• _TASK TO COMPLETE_
Every line holding the word "ВИНЕГРЕТ" should be copied from the material.

• _INFORMATION_
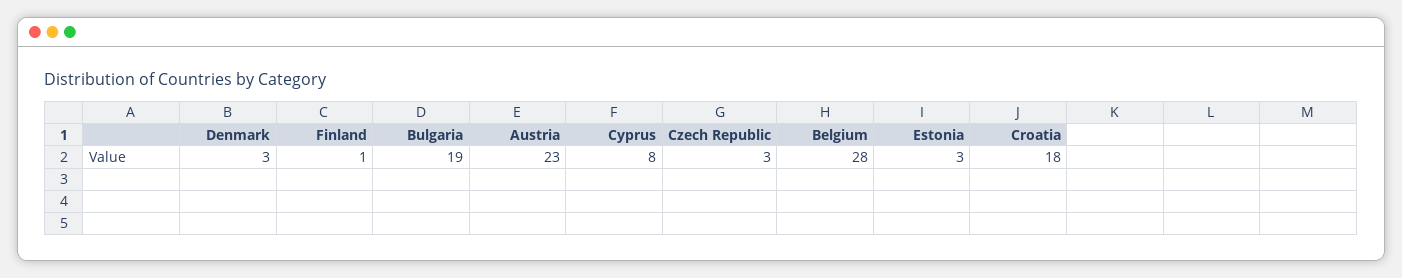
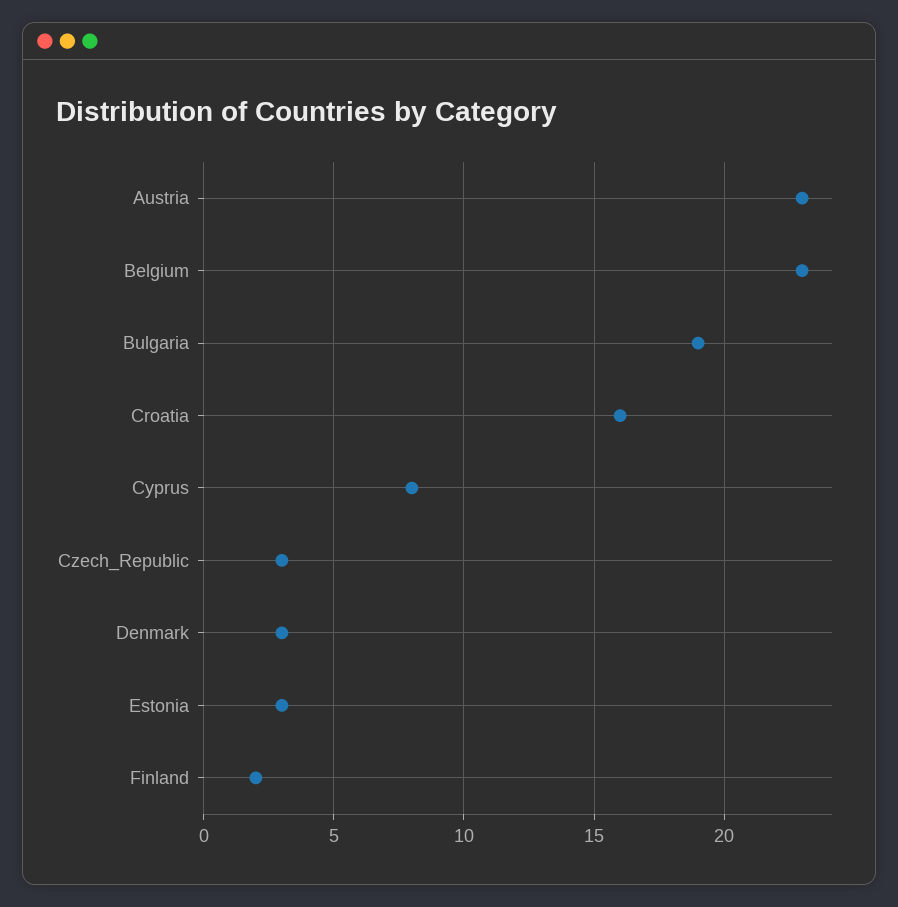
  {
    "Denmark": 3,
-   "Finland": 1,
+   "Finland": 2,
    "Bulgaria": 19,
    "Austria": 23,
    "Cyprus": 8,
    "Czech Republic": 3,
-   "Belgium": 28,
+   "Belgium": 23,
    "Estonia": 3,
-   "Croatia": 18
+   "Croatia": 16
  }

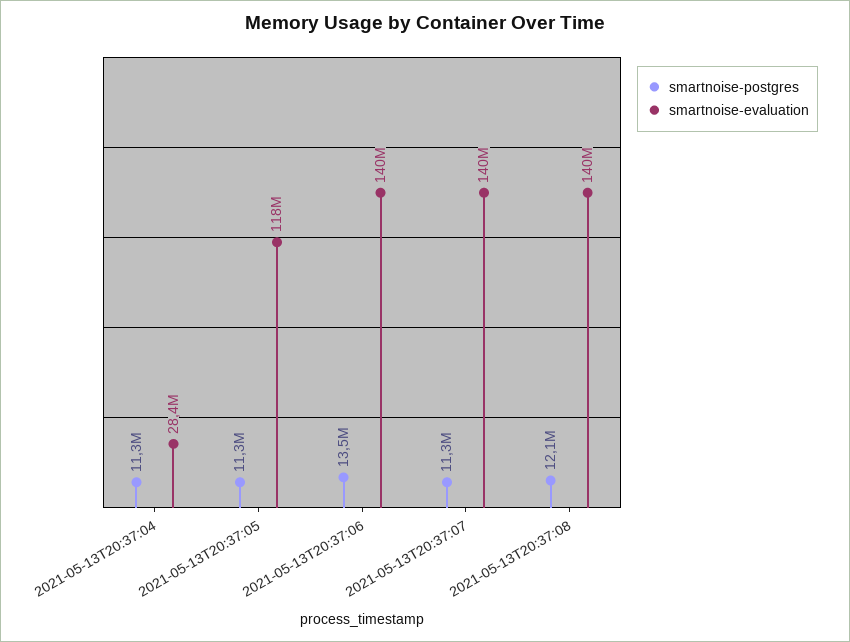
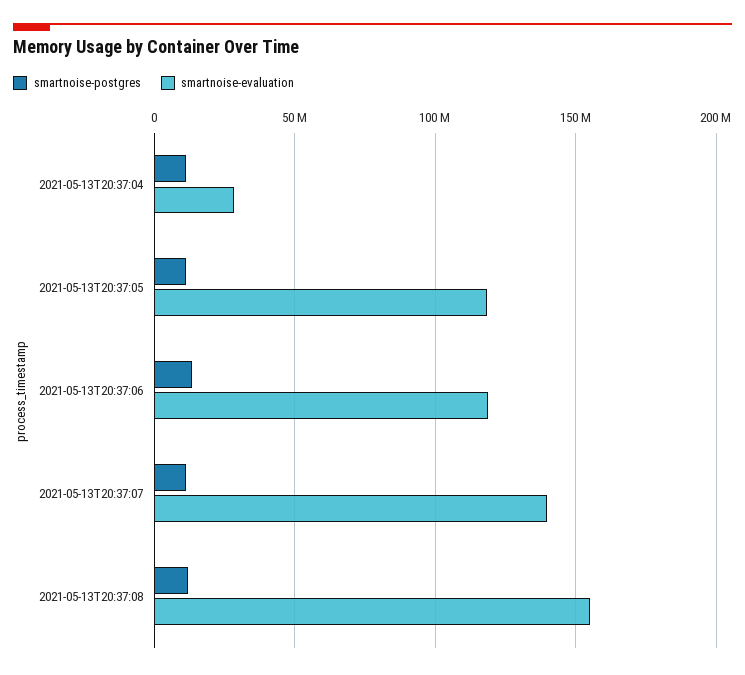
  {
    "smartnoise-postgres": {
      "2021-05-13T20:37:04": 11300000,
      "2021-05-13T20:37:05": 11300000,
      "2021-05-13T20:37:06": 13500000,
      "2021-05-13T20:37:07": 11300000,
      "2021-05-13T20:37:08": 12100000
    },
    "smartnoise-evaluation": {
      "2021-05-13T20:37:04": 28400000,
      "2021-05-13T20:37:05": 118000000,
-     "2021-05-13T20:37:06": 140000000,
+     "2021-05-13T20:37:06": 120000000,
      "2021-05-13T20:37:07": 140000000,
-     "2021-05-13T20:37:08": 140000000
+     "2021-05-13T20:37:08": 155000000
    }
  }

...

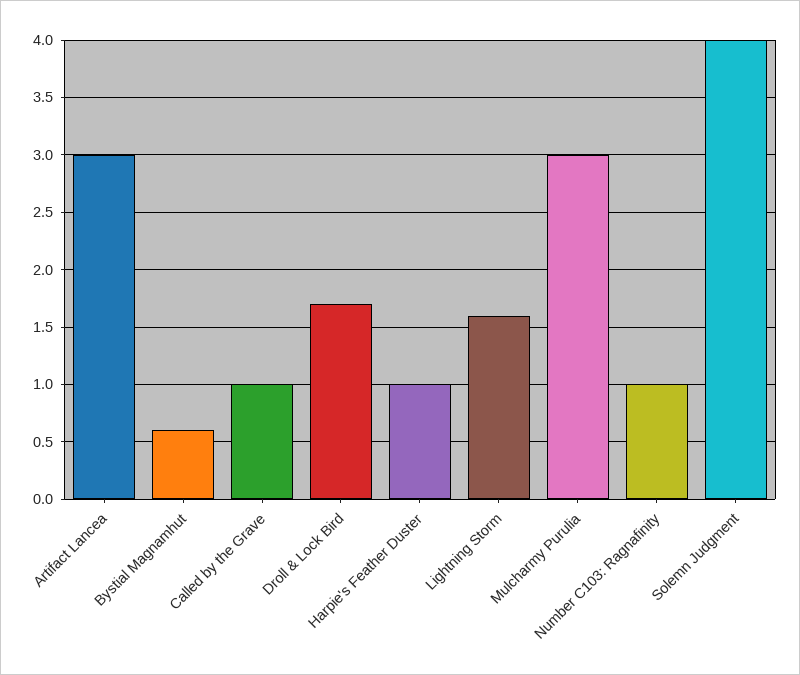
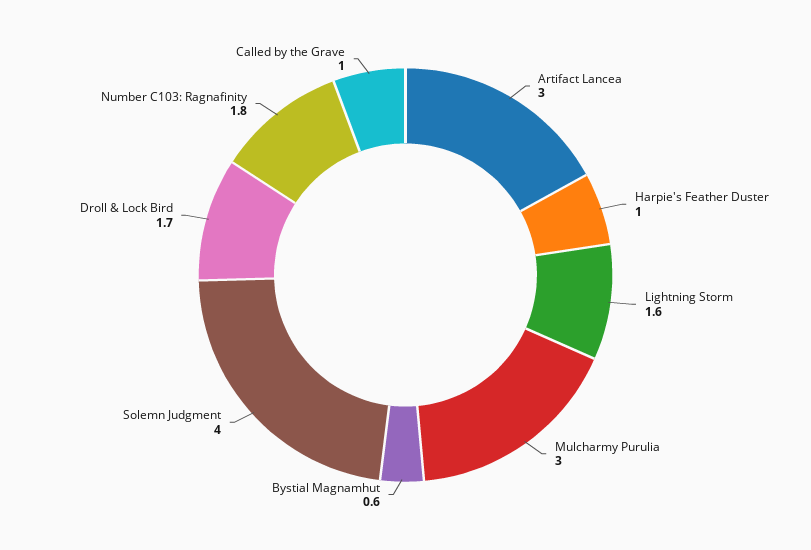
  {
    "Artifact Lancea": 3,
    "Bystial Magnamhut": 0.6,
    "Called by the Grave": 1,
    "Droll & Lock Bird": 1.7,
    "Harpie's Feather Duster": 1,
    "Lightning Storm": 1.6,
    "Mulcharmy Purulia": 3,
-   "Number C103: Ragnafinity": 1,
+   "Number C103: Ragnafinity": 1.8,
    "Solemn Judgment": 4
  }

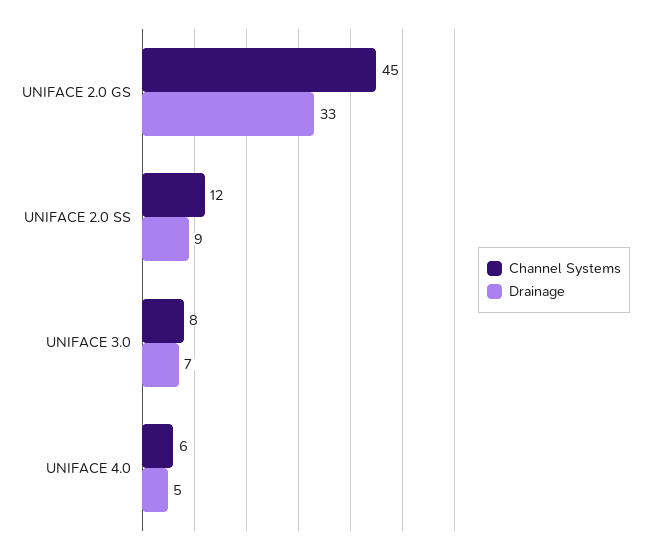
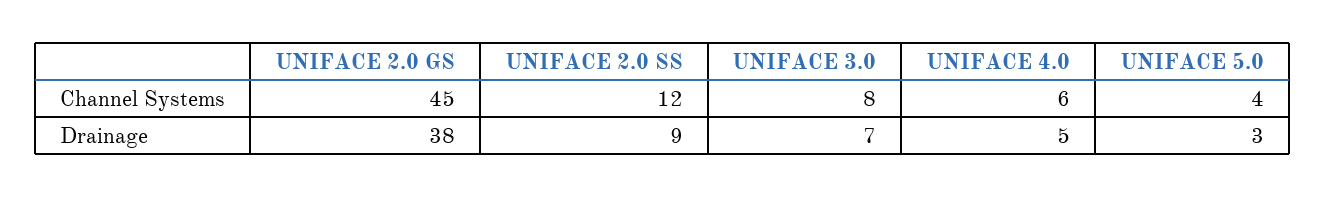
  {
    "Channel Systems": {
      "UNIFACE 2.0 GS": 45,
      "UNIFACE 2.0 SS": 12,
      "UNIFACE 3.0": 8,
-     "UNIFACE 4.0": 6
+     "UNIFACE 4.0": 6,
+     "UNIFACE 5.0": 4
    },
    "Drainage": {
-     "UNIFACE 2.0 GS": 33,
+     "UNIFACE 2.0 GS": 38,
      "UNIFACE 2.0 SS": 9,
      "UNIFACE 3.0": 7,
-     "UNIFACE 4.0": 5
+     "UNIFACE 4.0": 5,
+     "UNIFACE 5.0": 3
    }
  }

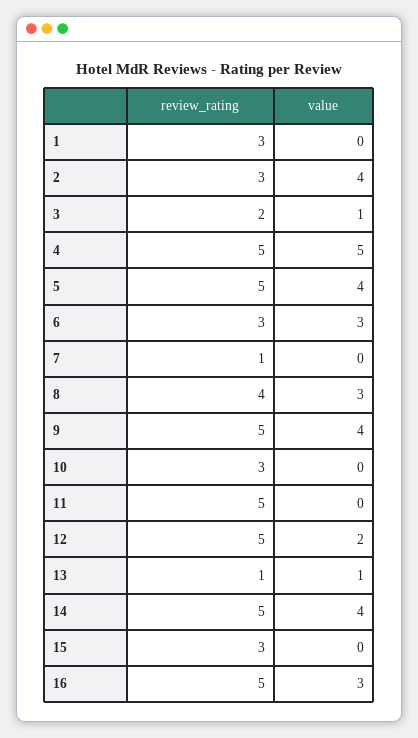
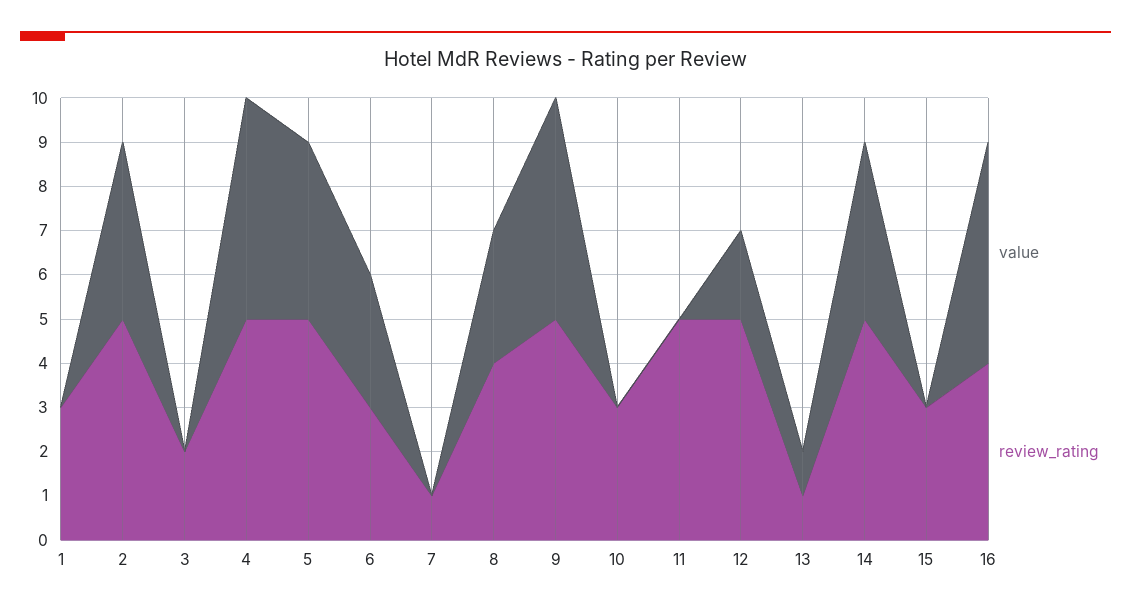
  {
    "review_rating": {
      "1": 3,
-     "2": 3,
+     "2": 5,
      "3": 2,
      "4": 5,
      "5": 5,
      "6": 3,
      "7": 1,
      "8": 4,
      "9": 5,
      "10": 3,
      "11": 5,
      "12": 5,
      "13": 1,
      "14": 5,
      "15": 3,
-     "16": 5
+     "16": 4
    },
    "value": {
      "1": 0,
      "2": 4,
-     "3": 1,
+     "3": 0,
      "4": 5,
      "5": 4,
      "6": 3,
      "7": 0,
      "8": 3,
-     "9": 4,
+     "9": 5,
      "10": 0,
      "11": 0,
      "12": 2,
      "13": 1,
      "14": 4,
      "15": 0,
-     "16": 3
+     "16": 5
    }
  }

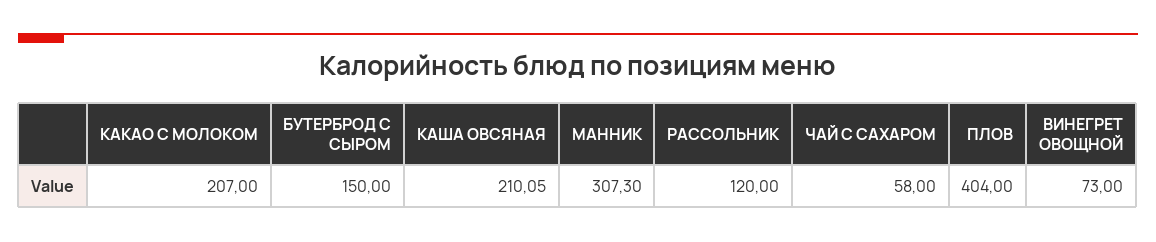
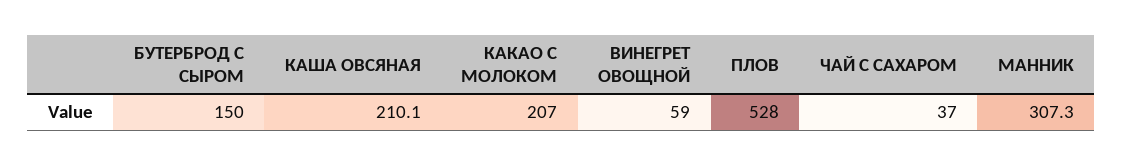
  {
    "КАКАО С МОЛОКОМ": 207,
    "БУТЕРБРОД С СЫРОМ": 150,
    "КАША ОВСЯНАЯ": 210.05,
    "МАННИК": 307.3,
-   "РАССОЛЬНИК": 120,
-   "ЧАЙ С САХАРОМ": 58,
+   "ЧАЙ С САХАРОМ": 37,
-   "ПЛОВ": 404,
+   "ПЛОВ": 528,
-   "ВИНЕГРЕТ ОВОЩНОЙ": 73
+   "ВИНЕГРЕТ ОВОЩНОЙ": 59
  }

• _WRITTEN REPLY_
-   "ВИНЕГРЕТ ОВОЩНОЙ": 73
+   "ВИНЕГРЕТ ОВОЩНОЙ": 59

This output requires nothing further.